Saved data entries:
══════════════════════════════
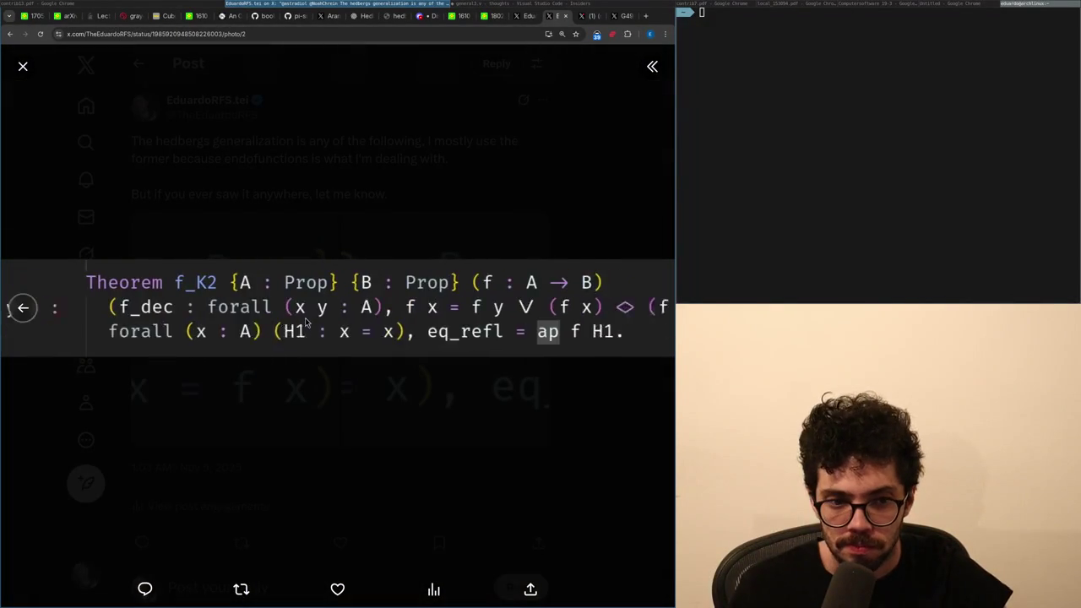
key(Escape)
Back in general3.v, select the duplicated Theorem f_K2 lines below f_K.
key(alt+Tab)
key(Down)
key(shift+Down)
key(shift+Down)
key(shift+Down)
Delete the duplicated f_K2 theorem and re-run Coq checking through the proofs.
key(Delete)
key(Delete)
key(Delete)
key(BackSpace)
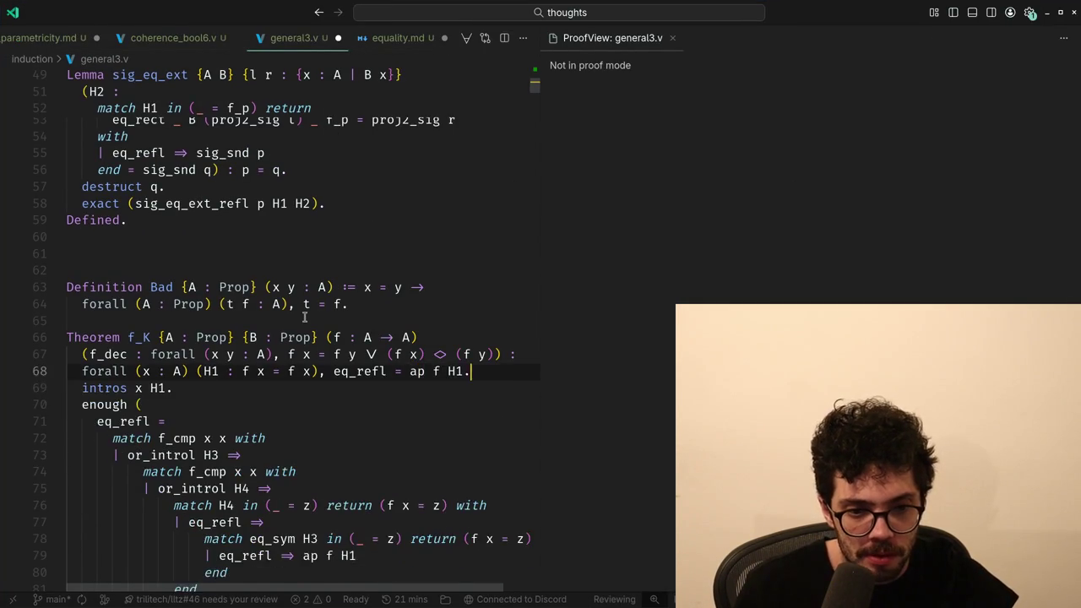
key(ctrl+alt+minus)
key(alt+Down)
key(alt+Down)
key(alt+Down)
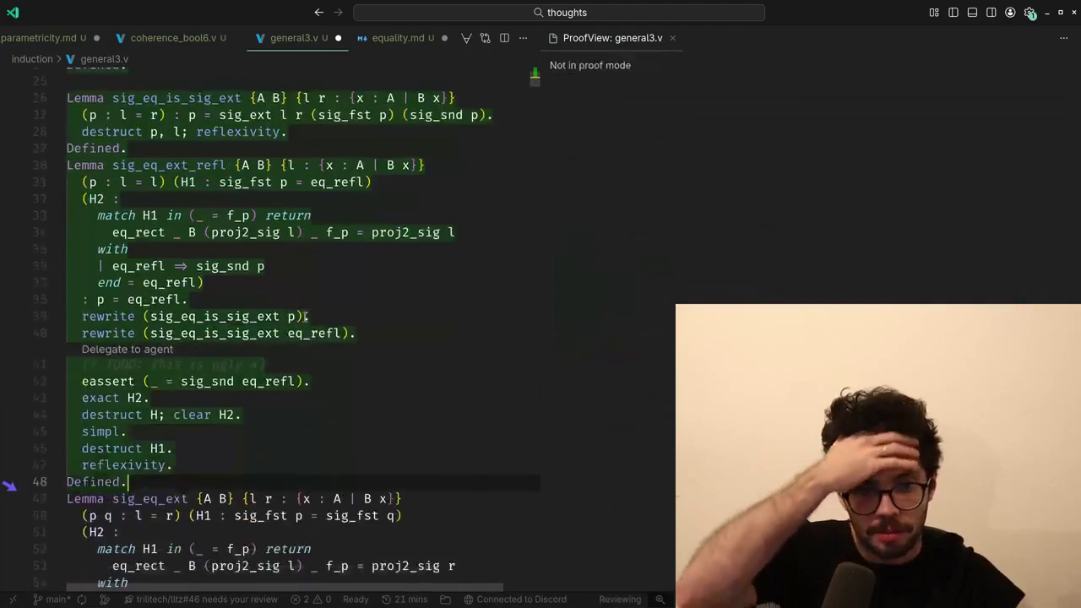
key(alt+Up)
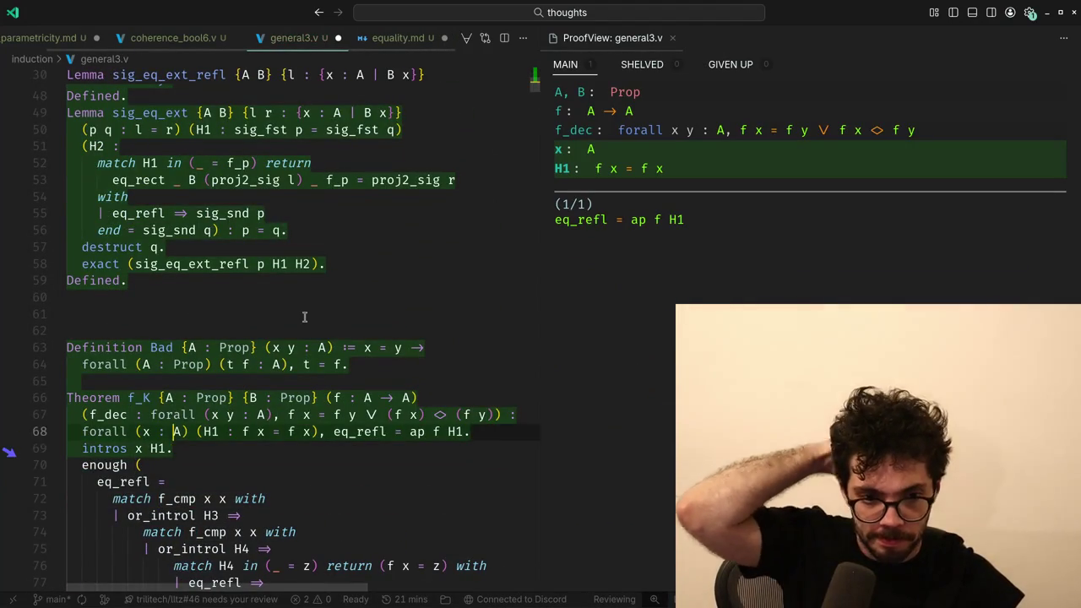
Rename the f_dec hypothesis to f_cmp and check the proof up to ap f H1.
key(Up)
key(Down)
══════════════════════════════
ASSIGNMENT: From the first line of the records down through the line containing "key(alt+Up)", transcribe exactly those lines and no others, both ends kept, pictures dropped.

COMPLETED EXERCISE:
key(Escape)
Back in general3.v, select the duplicated Theorem f_K2 lines below f_K.
key(alt+Tab)
key(Down)
key(shift+Down)
key(shift+Down)
key(shift+Down)
Delete the duplicated f_K2 theorem and re-run Coq checking through the proofs.
key(Delete)
key(Delete)
key(Delete)
key(BackSpace)
key(ctrl+alt+minus)
key(alt+Down)
key(alt+Down)
key(alt+Down)
key(alt+Up)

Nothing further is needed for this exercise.